--- Recorded information Enclosed Below ---

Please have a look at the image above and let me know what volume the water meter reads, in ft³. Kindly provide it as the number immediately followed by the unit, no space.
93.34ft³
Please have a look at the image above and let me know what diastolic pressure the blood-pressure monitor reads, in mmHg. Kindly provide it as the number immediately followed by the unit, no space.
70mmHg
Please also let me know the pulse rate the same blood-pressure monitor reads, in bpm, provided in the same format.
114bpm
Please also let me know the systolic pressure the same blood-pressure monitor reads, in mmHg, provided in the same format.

--- End of Enclosed Recorded information ---
--- Recorded information Enclosed Below ---

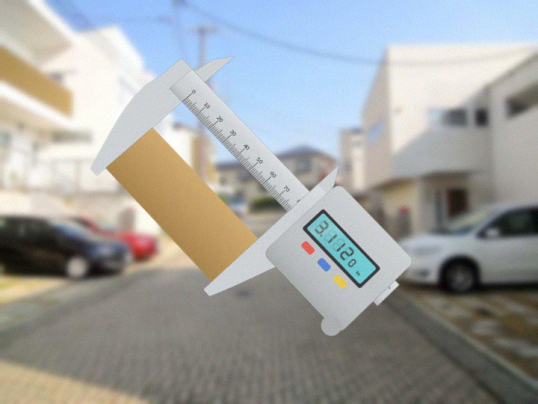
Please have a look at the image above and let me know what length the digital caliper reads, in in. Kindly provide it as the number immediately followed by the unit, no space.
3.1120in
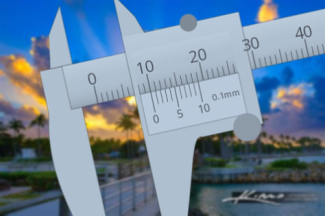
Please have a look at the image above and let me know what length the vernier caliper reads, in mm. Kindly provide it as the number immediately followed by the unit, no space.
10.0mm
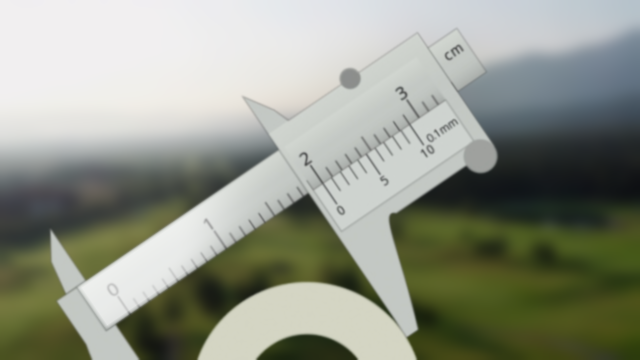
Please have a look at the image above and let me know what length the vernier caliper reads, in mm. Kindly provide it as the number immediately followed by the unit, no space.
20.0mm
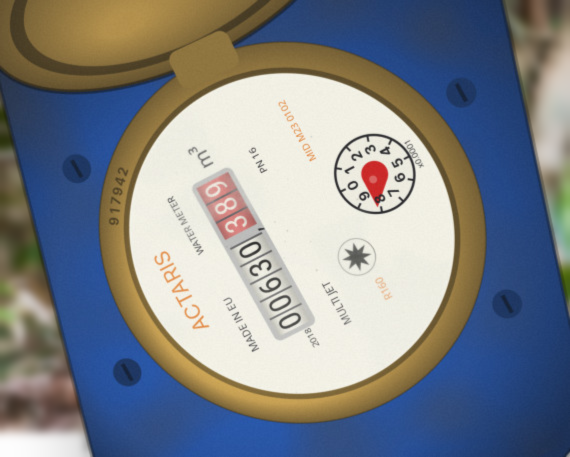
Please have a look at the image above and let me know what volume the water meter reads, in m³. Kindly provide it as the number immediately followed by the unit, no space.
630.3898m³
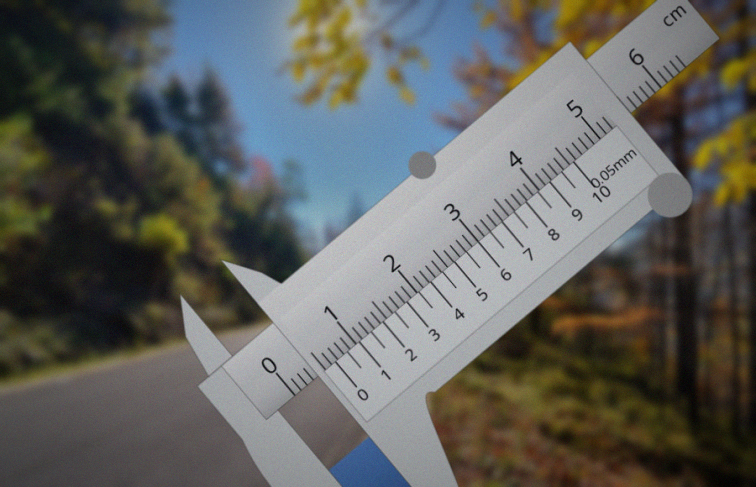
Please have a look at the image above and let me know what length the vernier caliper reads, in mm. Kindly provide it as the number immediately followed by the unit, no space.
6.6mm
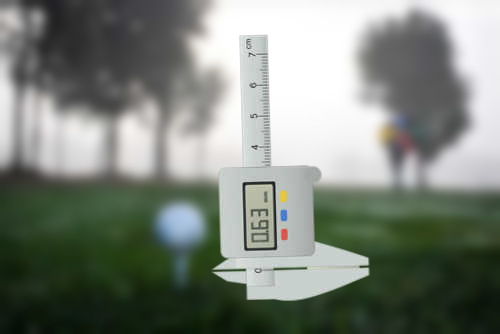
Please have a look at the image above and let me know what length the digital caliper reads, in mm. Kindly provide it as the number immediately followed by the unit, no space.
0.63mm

--- End of Enclosed Recorded information ---

— Work to complete —
Count the lines in the data above that contain the word "digital", and give only that number.

— Response to the exercise —
2